Self-Organized Criticality from Protected Mean-Field Dynamics: Loop Stability and Internal Renormalization in Reflective Neural Systems

TL;DR

This paper demonstrates that reflective homeostatic neural dynamics inherently produce self-organized criticality through a protected mean-field critical surface, stabilized by internal mechanisms and adaptive responses without external tuning.

Contribution

It introduces a field-theoretic framework showing how fluctuation effects are regularized, leading to robust criticality in neural systems through internal adaptation and loop renormalization.

Findings

Loop corrections are dynamically regularized by homeostatic curvature.

The critical surface remains marginally stable under coarse-graining.
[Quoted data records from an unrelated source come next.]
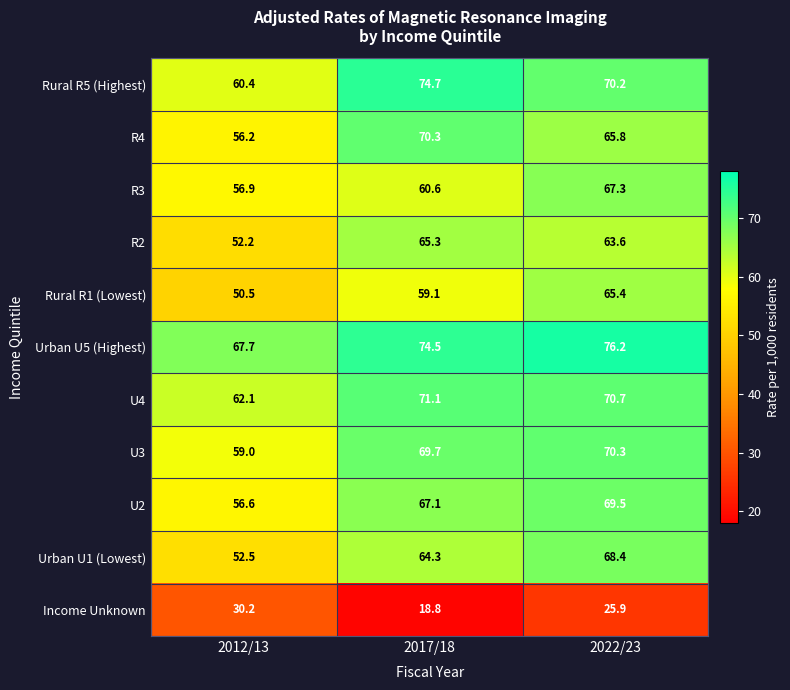

At how many categories does at least one series exceed 63?

3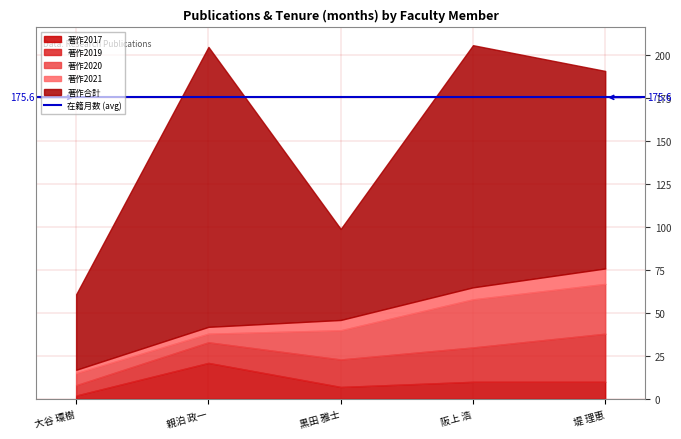

The 在籍月数 series shows 370 at 親泊 政一. True or false?

False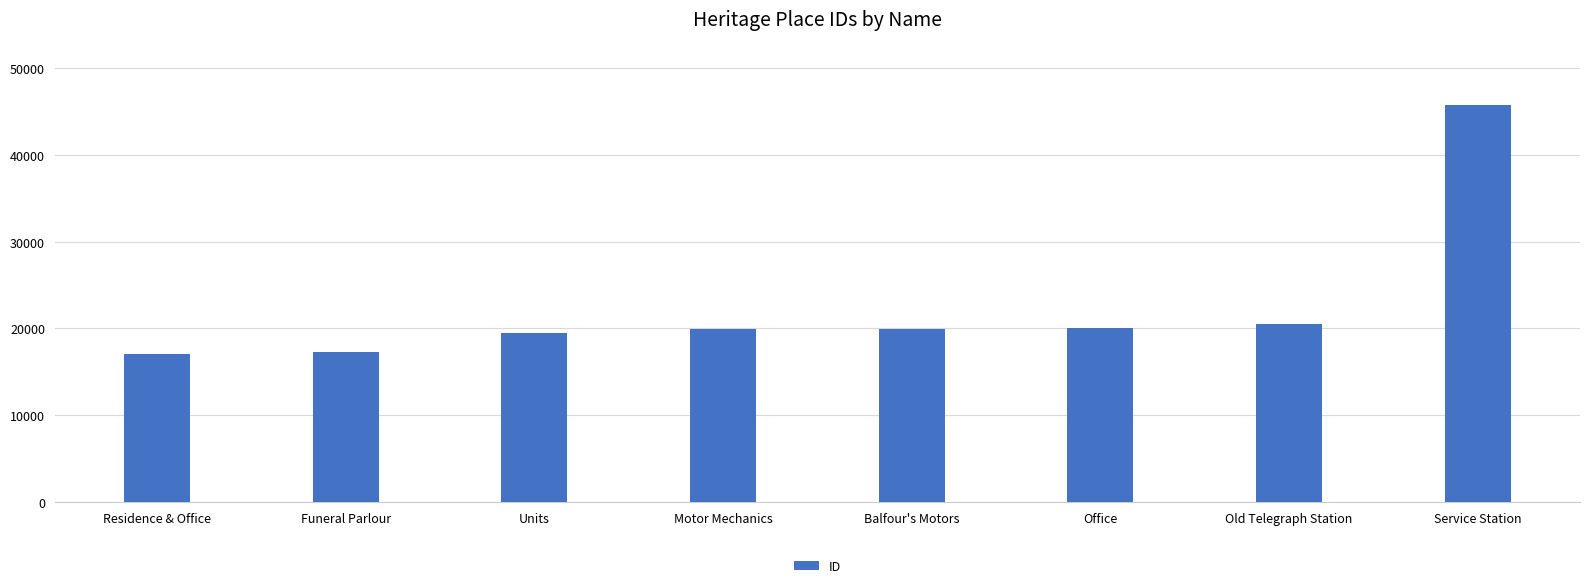

How many categories are shown in the chart?

8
Intrinsic parameter flows attract the system to criticality without external tuning.

Abstract

The reflective homeostatic dynamics provides a minimal mechanism for self-organized criticality in neural systems. Starting from a reduced stochastic description, we demonstrate within the MSRJD field-theoretic framework that fluctuation effects do not destabilize the critical manifold. Instead, loop corrections are dynamically regularized by homeostatic curvature, yielding a protected mean-field critical surface that remains marginally stable under coarse-graining. Beyond robustness, we show that response-driven structural adaptation generates intrinsic parameter flows that attract the system toward this surface without external fine tuning. Together, these results unify loop renormalization and adaptive response in a single framework and establish a concrete route to autonomous criticality in reentrant neural dynamics.